On 15.02.22 05:20, Saravanan Palanichamy wrote:
Hello Groovy users
I am using Groovy 3.0.5
* I have a file A.groovy and B.groovy. B depends on A
* I have ast transformations that add annotations to methods in A
(specifically an annotation with a list expression that contains
other annotations)
* I compile A.groovy using the loadClass and then compile B.groovy
again with load class. When I inspect a method call to A(using the
method target field inside method call expression), I see only null
values for the annotations I added
* If I compiled B.groovy and have it automatically detect A.groovy, I
see the right values for my annotations (no nulls)
Any idea why this is happening?
If the annotations are directly in the file, then the one way this makes
sense to me is that you load a different A. That would mean your class
loader you use for B finds a different A, then the one you loaded (given
you loaded the right A of course). Without further details about the
setup this is a bit difficult. I suggest you do the following style of test:
* loadClass for A, and keep a reference to A: x=loadClass("A")
* have B return the class A (something like "return A.class")
* loadClass for B and execute the code that returns A:
y=loadClass("B").getA()
* now the first A and the second A must be fulfilling referential
identity: assert x===y
If the assert fails it is clear that you are doing something wrong with
your class loaders.
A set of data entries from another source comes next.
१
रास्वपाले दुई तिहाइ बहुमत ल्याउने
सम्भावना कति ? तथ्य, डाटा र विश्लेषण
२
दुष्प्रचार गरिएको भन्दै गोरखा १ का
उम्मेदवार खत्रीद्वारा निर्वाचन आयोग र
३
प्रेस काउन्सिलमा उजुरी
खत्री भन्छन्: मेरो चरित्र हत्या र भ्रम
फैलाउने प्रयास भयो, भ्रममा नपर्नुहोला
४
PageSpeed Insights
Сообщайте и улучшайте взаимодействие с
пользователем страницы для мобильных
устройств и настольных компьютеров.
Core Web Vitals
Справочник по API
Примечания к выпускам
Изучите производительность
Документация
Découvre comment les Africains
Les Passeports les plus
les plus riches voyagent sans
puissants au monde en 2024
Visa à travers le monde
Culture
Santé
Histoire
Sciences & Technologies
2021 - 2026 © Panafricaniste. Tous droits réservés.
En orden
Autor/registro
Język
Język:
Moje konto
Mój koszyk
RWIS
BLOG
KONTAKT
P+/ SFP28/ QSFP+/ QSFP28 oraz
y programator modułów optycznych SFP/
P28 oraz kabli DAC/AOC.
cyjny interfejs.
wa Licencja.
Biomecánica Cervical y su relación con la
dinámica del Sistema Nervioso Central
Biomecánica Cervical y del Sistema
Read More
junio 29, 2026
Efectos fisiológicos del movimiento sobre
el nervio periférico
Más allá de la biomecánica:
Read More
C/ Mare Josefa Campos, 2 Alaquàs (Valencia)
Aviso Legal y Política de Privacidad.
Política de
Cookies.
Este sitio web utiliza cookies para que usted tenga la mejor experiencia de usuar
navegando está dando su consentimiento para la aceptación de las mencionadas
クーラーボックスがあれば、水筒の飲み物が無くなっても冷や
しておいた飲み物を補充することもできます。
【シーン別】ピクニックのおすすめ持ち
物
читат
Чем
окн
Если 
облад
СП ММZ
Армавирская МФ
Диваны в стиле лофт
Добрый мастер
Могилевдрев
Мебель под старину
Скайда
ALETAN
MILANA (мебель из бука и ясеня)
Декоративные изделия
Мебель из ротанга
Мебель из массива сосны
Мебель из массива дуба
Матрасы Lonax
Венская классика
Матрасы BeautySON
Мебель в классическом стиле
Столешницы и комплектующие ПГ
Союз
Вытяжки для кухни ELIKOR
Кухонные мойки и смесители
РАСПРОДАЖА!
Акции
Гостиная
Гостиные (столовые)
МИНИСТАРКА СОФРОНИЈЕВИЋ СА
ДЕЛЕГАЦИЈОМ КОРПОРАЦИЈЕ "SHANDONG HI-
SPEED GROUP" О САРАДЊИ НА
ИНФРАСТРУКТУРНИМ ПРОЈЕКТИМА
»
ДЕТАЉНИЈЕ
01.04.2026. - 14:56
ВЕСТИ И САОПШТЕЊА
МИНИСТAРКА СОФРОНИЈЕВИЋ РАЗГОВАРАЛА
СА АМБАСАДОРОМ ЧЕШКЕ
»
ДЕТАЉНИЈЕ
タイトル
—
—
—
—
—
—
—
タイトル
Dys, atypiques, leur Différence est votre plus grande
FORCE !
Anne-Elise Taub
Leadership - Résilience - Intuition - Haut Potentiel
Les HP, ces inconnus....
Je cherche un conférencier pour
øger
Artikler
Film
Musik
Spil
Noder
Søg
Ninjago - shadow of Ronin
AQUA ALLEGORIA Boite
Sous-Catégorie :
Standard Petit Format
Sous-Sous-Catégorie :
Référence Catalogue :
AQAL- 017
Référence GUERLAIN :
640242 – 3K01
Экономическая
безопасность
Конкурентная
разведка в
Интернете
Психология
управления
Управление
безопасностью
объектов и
If the assert does not fail I suggest to stop after
loading A and checking that the annotations are on it. If they are not,
you load the wrong A - wherever A is coming from. If they are there, but
later not... well then you created some very very strange case that
violates classloader constraints, because that means A has been modified
after the class has been loaded, without loading a new A. Not sure you
can do that even with instrumentation to that extend.